IV. With its grounds of appeal dated 30 November 2009 the appellant requested to set aside the decision and to grant a patent on the basis of claims 1-10 of the request filed with letter of 6 August 2009. In case that the Board should consider a decision other than according to the aforementioned requests, oral proceedings were requested.
V. Independent claim 1 of this (main) request reads as follows:
"1. A method for surface treating a titanium or titanium alloy substrate comprising:
providing the titanium or titanium alloy substrate;
heating the substrate to a temperature sufficient to diffuse carbon into the titanium and less than 538ºC (1000ºF); and
contacting the surface with a carbon-containing gas for a period of time sufficient to diffuse carbon into the substrate to form a surface layer comprising one or more of carbides and interstitial carbon."
VI. With a communication dated 16 December 2011 and annexed to the summons for oral proceedings the Board presented its preliminary opinion with respect to claim 1 of the request filed with letter of 6 August 2009.
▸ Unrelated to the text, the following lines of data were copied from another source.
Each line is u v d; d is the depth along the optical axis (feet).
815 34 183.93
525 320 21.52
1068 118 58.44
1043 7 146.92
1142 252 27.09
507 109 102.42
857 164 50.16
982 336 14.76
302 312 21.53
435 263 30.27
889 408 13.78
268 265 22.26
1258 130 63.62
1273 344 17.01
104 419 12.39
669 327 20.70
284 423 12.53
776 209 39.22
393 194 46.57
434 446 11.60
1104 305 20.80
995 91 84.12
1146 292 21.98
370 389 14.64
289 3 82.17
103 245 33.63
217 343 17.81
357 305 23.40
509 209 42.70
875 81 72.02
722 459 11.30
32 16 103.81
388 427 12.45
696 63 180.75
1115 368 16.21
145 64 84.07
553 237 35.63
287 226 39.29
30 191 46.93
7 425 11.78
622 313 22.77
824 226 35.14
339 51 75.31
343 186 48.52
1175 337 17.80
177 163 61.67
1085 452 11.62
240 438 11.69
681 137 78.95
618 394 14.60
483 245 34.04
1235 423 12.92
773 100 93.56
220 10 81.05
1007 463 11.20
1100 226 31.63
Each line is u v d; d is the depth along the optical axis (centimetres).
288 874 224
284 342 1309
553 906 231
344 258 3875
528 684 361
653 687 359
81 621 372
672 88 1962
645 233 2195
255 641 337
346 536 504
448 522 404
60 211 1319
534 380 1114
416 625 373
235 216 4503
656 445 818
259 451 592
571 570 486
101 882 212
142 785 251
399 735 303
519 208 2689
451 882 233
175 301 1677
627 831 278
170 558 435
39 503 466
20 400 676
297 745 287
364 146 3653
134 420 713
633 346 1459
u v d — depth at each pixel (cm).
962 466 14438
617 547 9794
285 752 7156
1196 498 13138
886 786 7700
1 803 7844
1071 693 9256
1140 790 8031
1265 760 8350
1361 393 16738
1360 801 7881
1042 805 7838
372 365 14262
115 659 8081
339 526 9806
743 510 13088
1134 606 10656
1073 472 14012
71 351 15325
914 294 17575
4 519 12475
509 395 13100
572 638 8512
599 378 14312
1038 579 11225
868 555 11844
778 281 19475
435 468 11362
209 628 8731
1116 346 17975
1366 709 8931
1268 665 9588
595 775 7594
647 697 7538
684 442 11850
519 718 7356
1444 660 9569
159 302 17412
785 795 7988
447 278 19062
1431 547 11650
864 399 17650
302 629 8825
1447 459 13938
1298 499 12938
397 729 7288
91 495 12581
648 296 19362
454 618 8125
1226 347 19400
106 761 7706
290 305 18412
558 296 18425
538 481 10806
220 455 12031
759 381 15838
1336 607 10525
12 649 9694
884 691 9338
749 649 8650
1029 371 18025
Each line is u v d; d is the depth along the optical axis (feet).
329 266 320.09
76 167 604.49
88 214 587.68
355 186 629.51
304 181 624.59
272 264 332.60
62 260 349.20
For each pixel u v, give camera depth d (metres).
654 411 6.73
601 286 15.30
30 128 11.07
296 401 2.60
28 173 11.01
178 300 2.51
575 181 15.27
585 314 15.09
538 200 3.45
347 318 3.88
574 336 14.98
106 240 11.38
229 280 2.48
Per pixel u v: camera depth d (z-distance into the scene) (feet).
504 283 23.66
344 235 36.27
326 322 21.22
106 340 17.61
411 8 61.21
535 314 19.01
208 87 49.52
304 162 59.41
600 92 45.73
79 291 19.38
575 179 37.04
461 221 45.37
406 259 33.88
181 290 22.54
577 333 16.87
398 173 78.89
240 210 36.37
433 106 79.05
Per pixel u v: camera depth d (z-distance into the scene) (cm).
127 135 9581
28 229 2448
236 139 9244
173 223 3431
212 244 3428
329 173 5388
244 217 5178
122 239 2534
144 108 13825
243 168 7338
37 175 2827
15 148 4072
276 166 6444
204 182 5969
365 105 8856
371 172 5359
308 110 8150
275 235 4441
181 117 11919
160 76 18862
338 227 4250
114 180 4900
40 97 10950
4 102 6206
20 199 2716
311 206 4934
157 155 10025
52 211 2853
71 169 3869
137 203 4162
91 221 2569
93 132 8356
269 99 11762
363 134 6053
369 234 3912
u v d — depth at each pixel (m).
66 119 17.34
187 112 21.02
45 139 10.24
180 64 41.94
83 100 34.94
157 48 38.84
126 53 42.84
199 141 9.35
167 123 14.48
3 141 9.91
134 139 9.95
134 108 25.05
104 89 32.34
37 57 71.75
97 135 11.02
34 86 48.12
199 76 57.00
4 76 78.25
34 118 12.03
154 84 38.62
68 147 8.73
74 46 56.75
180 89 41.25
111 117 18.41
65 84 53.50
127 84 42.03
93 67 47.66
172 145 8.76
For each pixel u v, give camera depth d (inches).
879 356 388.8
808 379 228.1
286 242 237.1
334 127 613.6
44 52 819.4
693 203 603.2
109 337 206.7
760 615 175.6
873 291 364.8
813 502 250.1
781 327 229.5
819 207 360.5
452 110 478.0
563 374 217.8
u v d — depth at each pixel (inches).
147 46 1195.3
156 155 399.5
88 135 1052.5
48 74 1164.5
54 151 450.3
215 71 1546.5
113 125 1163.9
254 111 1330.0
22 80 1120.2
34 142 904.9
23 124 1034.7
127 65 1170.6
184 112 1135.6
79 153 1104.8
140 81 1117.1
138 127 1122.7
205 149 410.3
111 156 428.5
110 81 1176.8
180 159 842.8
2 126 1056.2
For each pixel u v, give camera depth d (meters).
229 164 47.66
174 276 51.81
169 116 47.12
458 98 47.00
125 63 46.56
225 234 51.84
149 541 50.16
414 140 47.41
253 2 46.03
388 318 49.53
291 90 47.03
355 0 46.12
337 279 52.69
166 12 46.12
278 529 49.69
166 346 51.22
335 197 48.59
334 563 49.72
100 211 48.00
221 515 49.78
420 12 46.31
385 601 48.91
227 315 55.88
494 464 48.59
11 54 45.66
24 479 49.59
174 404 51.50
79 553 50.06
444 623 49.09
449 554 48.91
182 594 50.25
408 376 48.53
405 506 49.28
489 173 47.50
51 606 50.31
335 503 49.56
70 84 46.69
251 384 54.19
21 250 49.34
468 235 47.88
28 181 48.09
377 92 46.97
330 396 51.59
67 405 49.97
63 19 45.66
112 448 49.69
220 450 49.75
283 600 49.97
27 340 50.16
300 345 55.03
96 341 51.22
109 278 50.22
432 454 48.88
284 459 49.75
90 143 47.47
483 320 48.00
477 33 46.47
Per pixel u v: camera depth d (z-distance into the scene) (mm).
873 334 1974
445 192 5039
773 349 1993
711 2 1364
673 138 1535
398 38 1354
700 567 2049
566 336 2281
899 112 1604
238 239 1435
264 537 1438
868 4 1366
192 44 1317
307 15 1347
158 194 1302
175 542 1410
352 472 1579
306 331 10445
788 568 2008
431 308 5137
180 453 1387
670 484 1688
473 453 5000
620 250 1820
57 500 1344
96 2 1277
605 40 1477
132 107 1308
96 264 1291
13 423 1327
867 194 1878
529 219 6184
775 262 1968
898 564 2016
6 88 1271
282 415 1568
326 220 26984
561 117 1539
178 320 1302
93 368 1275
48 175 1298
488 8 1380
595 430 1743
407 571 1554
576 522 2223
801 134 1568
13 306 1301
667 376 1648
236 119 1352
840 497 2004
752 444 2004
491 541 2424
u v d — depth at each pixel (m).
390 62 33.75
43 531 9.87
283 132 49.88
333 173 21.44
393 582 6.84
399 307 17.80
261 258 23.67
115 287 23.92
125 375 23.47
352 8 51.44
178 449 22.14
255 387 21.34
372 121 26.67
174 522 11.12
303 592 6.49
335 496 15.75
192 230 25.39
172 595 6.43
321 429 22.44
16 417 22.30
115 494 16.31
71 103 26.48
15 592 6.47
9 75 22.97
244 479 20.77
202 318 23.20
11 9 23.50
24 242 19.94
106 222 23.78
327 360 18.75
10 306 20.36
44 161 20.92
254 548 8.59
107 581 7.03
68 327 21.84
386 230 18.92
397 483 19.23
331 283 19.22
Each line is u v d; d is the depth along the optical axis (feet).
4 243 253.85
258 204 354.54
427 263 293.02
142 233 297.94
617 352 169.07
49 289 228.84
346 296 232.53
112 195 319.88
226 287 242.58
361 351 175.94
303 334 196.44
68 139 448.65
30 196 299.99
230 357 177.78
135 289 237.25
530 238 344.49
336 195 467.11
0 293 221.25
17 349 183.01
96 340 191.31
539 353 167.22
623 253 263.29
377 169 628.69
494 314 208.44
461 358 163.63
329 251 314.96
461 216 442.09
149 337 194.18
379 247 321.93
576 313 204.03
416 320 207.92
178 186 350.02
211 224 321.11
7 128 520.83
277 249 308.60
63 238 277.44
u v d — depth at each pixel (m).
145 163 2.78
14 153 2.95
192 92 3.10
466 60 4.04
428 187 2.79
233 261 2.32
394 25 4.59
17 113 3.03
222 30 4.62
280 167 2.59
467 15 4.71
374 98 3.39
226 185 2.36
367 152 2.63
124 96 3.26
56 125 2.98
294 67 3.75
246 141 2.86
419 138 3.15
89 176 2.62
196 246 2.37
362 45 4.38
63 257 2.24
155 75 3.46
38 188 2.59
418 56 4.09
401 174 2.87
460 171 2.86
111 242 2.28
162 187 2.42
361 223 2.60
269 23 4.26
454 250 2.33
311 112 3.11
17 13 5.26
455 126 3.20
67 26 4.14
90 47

The Board stated amongst others that it appeared that the subject-matter of claim 1 lacked novelty over each of the disclosures of D1 to D3.
VII. With letter dated 24 February 2012 faxed on the same date the appellant submitted a declaration by the inventor Mr. Bruce filed in connection with the corresponding US application and stated that "the present invention is concerned with a method using a gas carburization method and not a plasma carburization process".
VIII. Oral proceedings were held on 29 February 2012. At the start the appellant filed an auxiliary request. Thereafter novelty of the subject-matter of claim 1 of the main request was discussed in view of D2. This was followed by a discussion of the admissibility and of inventive step of the subject-matter of claim 1 of this auxiliary request, particularly with respect to the teaching of D2 and the common general knowledge of the person skilled in the art.
The appellant requested that the decision under appeal be set aside and that a patent be granted on the basis of the main request, filed with letter dated 6 August 2009 or, in the alternative, on the basis of the auxiliary request filed during the oral proceedings (with claim 10 of the main request).
At the end of the oral proceedings the Board announced its decision.
IX. Method claim 1 of the auxiliary request differs from that of the main request (see point V above) in that the feature "by gas carburization" has been inserted between the terms " titanium or titanium alloy substrate" and "comprising: ".
X. The appellant argued essentially as follows:
It is implicit from the description of the present application that no plasma is used. The feature "contacting the surface with a carbon-containing gas for a period of time " excludes any plasma treatment so that the process of D2 is not novelty destroying for the subject-matter of claim 1 of the main request.
Claim 1 of the auxiliary request has been restricted to "a method by gas carburization". It was only at the time when the declaration of the inventor was obtained that this distinction between the prior art's known plasma carburization and gas carburization became manifest (see point 8 of the declaration of Mr. Bruce). Therefore this auxiliary request should be admitted into the proceedings.
The claimed gas carburization process according to the auxiliary request is a more economical process than the conventional carburization at the high temperatures as e.g. known from D4 (900-1200ºC) or D5 (750-950ºC), it is not rendered obvious by the prior art D1 to D3 and solves the fretting fatigue and wear problems of titanium parts (see page 2, third and fourth paragraphs).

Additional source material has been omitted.